The University of Birmingham has embraced widening participation and fair access since its foundation and is committed to ensuring that students from all backgrounds have the opportunity to study with us. Three quarters of our UK undergraduate first-degree students are from state schools, one third are first generation students, and one fifth are from disadvantaged backgrounds (Polar Quintiles 1 and 2). Our diversity is a source of strength, and it underpins the exchange of ideas, innovation, and debate, which is at the heart of our academic mission. We have a long and successful track record in pioneering access for students from all backgrounds, and we are continuing that ambition through our Access and Participation Plan.
We are the only University to have opened a secondary school. Its distinctive ‘nodal admissions’ policy is designed to reflect the diversity of the city of Birmingham, and has led to the school being one of most diverse in Birmingham. 36% of the Key Stage 3 intake qualify for Pupil Premium Funding (above national and West Midlands averages), whilst 14.6% of pupils were eligible for free school meals and 17.3% of the intake had English as an additional language. 80% (112 students) of the school’s 2017/18 A-level group gained places at universities, with 43% of these students progressing to Russell Group institutions.

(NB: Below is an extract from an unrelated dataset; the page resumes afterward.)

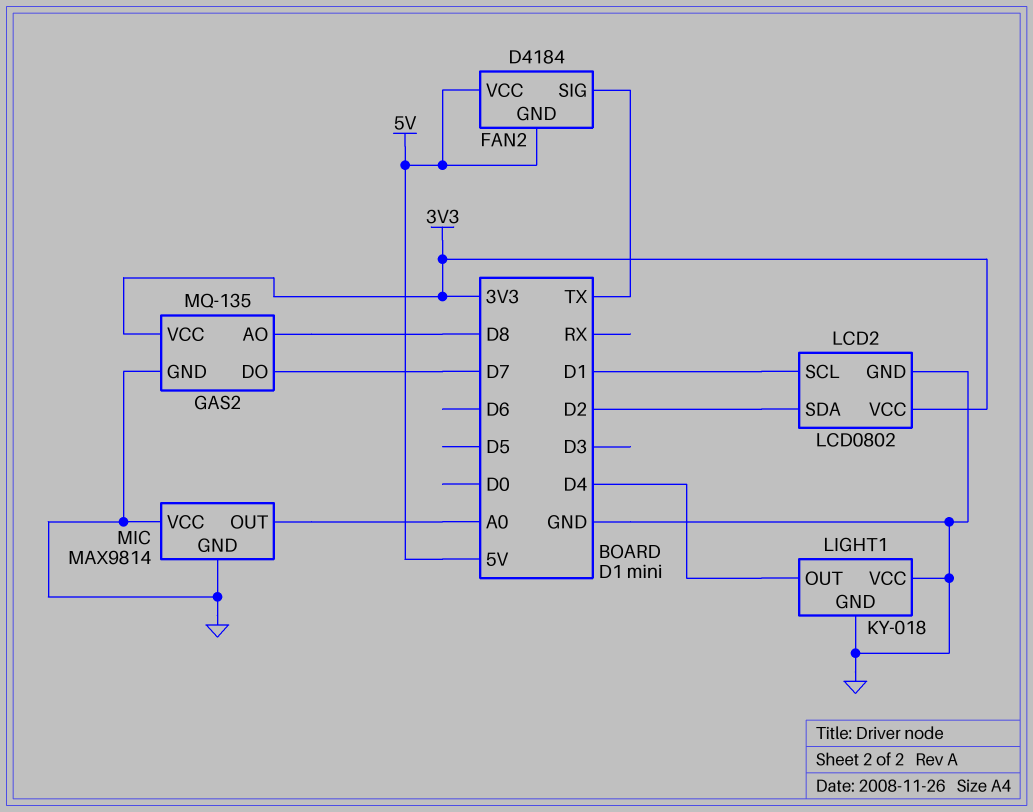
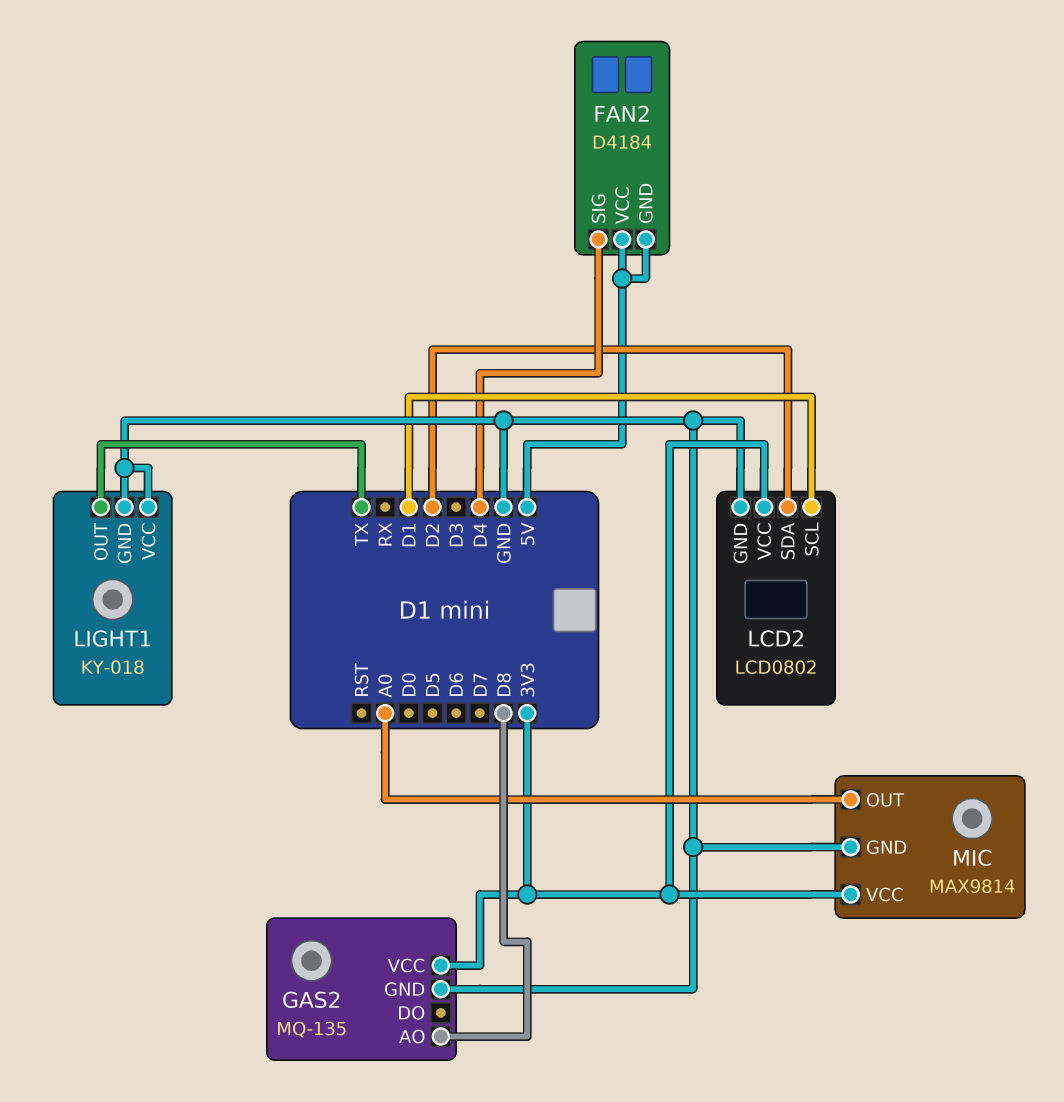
FAN2 pin SIG: TX -> D4
GAS2 pin DO: D7 -> none
LIGHT1 pin OUT: D4 -> TX
MIC pin VCC: GND -> 3V3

Our access programmes are collectively known as Pathways to Birmingham, which includes our flagship Access to Birmingham programme. We were one of the first universities to use contextual offers, with up to two grade reductions for those who had demonstrated the potential to succeed but not reached the standard entry tariff. Pathways to Birmingham also includes a number of other schemes to support access to Birmingham, including Routes to the Professions, Realising Opportunities, and Academic Enrichment programmes, as well as the National Summer School. Further detail about the measures and support we have in place to support increased access can be found in our Access and Participation Plan.
The transparency data in the table above indicate that offer rates to Black and Asian students are lower than those to White students, and that offer rates to students from disadvantaged backgrounds (IMD1) are lower than offers to those from more advantaged backgrounds (IMD5). It is important to set these data in context, recognising that many of the issues are rooted in prior attainment at secondary education level.
90% of White applicants to the University of Birmingham are predicted to achieve grades ABB or better at A-level (our typical offer), compared to 82% of Asian applicants and 77% of Black applicants. Applicants from Black and Asian backgrounds are therefore more likely to apply with predicted grades that do not meet our typical offer criteria. This results in offer rates for these groups being lower. Our own analysis shows that when prior/predicted attainment is taken into account, our offer rates are broadly equal across the different ethnicity groups. It is important to note that the UCAS process means that the University does not know an applicant’s ethnic background when making decisions on applications.
In relation to actual attainment at A-level, 61% of White applicants go on to achieve ABB or better, compared to 35% of Black applicants and 48% of Asian applicants. As a result, the number of offers accepted is lower for these groups.
A similar picture emerges when looking at measures of disadvantage. 79% of applicants to the University of Birmingham in Polar 4 Quintile 1 (which is broadly equivalent to IMD1) are predicted to achieve ABB or better, whereas 92% of applicants from Q5 are predicted to achieve these grades.
In relation to actual attainment, 44% of quintile 1 applicants go on to achieve ABB or better, compared to 65% of quintile 5 applicants. As a result, the number of offers accepted is lower for applicants from lower participation areas.
These issues are consistent with the national picture and they point to a complex, national challenge at schools, with many of the factors being outside of the University’s control, notably prior attainment. The University is committed to playing its part in addressing these issues and we have a range of actions in place in response, as set out above. We are also working with partners across the higher education sector to address these challenges and support increased access to higher education. One of the strategic aims outlined in our Access and Participation Plan is focussed specifically on collaborative initiatives to support improving prior attainment and subsequent progression to university-level study.